Literature DB >> 11074005

Mutational and structural analyses of the ribonucleotide reductase inhibitor Sml1 define its Rnr1 interaction domain whose inactivation allows suppression of mec1 and rad53 lethality.

X Zhao1, B Georgieva, A Chabes, V Domkin, J H Ippel, J Schleucher, S Wijmenga, L Thelander, R Rothstein.   

Abstract

In budding yeast, MEC1 and RAD53 are essential for cell growth. Previously we reported that mec1 or rad53 lethality is suppressed by removal of Sml1, a protein that binds to the large subunit of ribonucleotide reductase (Rnr1) and inhibits RNR activity.
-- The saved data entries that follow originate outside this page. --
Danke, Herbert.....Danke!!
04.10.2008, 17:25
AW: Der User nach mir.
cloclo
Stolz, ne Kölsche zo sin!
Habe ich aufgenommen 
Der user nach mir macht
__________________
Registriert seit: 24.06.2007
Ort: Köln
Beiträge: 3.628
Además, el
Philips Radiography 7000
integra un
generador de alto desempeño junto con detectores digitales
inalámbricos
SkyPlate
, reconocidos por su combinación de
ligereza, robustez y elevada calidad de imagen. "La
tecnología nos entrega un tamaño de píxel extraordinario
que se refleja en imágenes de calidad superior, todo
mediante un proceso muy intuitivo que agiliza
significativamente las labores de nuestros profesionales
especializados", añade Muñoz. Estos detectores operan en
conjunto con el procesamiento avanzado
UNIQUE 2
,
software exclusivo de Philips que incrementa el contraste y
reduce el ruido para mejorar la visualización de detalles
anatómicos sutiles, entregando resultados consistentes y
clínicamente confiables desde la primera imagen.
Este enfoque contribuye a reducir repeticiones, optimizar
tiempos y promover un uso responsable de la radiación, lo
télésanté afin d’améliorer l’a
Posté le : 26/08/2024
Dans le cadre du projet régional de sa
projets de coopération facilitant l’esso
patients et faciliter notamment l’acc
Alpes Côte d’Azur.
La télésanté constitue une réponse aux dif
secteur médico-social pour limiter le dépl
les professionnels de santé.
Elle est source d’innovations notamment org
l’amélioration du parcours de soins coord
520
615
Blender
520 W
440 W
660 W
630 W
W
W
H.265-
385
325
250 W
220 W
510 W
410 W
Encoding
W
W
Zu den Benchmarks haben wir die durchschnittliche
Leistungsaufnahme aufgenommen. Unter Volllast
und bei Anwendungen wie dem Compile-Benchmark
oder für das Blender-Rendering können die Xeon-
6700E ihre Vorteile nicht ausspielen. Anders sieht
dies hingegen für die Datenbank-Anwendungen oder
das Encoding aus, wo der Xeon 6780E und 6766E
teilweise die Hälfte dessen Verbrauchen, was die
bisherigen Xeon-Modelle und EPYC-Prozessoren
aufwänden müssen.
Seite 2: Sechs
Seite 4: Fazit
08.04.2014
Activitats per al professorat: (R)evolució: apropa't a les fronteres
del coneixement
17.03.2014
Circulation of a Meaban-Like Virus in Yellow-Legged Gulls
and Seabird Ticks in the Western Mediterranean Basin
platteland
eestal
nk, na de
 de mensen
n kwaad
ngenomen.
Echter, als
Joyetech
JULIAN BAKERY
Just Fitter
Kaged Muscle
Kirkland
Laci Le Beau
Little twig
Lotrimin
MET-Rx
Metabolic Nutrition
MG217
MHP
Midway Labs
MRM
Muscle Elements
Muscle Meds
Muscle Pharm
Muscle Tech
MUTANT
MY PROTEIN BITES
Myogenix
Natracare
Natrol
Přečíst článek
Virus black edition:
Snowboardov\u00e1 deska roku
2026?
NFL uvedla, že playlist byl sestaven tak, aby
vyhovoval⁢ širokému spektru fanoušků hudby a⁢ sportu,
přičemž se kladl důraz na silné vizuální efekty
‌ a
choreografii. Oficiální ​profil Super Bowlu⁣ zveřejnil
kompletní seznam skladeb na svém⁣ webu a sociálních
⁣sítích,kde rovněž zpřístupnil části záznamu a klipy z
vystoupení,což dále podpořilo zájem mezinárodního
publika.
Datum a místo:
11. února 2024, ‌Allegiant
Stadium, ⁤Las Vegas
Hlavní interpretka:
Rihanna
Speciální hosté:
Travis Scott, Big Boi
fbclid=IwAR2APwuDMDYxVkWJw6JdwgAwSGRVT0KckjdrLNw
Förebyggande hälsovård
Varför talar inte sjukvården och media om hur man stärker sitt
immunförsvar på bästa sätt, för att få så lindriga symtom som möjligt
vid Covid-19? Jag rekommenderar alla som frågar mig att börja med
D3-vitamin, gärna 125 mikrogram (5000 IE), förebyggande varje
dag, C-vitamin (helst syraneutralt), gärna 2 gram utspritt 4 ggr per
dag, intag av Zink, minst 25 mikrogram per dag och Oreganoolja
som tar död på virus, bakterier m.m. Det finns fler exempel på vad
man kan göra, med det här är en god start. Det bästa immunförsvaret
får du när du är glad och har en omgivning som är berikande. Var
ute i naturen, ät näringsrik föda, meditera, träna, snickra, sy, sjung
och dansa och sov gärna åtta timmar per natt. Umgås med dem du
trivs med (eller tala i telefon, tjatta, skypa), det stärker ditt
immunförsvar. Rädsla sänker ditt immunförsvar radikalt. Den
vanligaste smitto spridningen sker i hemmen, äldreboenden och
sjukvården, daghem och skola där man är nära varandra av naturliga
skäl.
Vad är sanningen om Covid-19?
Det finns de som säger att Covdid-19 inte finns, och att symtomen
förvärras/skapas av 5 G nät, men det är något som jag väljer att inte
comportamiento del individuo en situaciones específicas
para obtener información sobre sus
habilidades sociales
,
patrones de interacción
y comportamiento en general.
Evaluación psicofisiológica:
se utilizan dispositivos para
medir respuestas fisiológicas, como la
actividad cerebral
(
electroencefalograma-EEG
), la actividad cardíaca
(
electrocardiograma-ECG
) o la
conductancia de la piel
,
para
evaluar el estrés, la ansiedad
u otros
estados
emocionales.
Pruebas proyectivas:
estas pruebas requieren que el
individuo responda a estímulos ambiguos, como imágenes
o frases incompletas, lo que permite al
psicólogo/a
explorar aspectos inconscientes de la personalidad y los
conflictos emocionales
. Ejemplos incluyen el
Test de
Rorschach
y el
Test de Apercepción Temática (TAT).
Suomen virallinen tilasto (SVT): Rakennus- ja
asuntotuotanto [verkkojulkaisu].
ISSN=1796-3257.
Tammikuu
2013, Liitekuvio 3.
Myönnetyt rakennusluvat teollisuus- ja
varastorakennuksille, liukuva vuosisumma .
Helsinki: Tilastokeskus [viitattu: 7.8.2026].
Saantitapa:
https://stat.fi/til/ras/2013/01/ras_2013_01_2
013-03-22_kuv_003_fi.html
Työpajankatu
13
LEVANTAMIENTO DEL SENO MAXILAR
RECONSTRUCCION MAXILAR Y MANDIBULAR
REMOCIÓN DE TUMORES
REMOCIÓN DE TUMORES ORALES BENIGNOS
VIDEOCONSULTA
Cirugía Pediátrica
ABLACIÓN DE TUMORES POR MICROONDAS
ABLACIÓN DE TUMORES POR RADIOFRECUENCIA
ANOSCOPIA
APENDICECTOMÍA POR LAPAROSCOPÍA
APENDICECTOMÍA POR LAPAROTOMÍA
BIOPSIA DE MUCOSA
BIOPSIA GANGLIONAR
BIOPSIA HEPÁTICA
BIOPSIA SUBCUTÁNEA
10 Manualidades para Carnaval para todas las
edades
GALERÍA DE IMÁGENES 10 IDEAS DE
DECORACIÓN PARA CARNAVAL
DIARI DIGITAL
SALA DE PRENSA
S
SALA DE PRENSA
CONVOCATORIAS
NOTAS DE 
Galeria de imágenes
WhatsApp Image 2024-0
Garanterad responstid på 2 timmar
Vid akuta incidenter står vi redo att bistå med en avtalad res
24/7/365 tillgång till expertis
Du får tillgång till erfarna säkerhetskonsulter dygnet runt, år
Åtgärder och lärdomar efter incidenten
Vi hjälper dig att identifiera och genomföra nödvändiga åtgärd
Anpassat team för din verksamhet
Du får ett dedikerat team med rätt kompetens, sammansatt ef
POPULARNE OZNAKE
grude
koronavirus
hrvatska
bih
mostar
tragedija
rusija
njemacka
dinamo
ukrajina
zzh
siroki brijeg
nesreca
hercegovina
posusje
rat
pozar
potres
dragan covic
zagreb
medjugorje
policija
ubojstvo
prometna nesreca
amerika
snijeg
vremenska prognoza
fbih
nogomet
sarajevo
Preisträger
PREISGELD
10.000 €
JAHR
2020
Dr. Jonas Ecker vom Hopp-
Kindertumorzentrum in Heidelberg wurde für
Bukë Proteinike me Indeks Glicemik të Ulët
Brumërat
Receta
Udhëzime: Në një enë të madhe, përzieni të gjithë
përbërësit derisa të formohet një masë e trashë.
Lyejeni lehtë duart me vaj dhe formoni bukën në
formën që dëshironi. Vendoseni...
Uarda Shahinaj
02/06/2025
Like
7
To understand further the relationship between this suppression and the Sml1-Rnr1 interaction, we randomly mutagenized the SML1 open reading frame. Seven mutations were identified that did not affect protein expression levels but relieved mec1 and rad53 inviability. Interestingly, all seven mutations abolish the Sml1 interaction with Rnr1, suggesting that this interaction causes the lethality observed in mec1 and rad53 strains. The mutant residues all cluster within the 33 C-terminal amino acids of the 104-amino-acid-long Sml1 protein. Four of these residues reside within an alpha-helical structure that was revealed by nuclear magnetic resonance studies. Moreover, deletions encompassing the N-terminal half of Sml1 do not interfere with its RNR inhibitory activity. Finally, the seven sml1 mutations also disrupt the interaction with yeast Rnr3 and human R1, suggesting a conserved binding mechanism between Sml1 and the large subunit of RNR from different species.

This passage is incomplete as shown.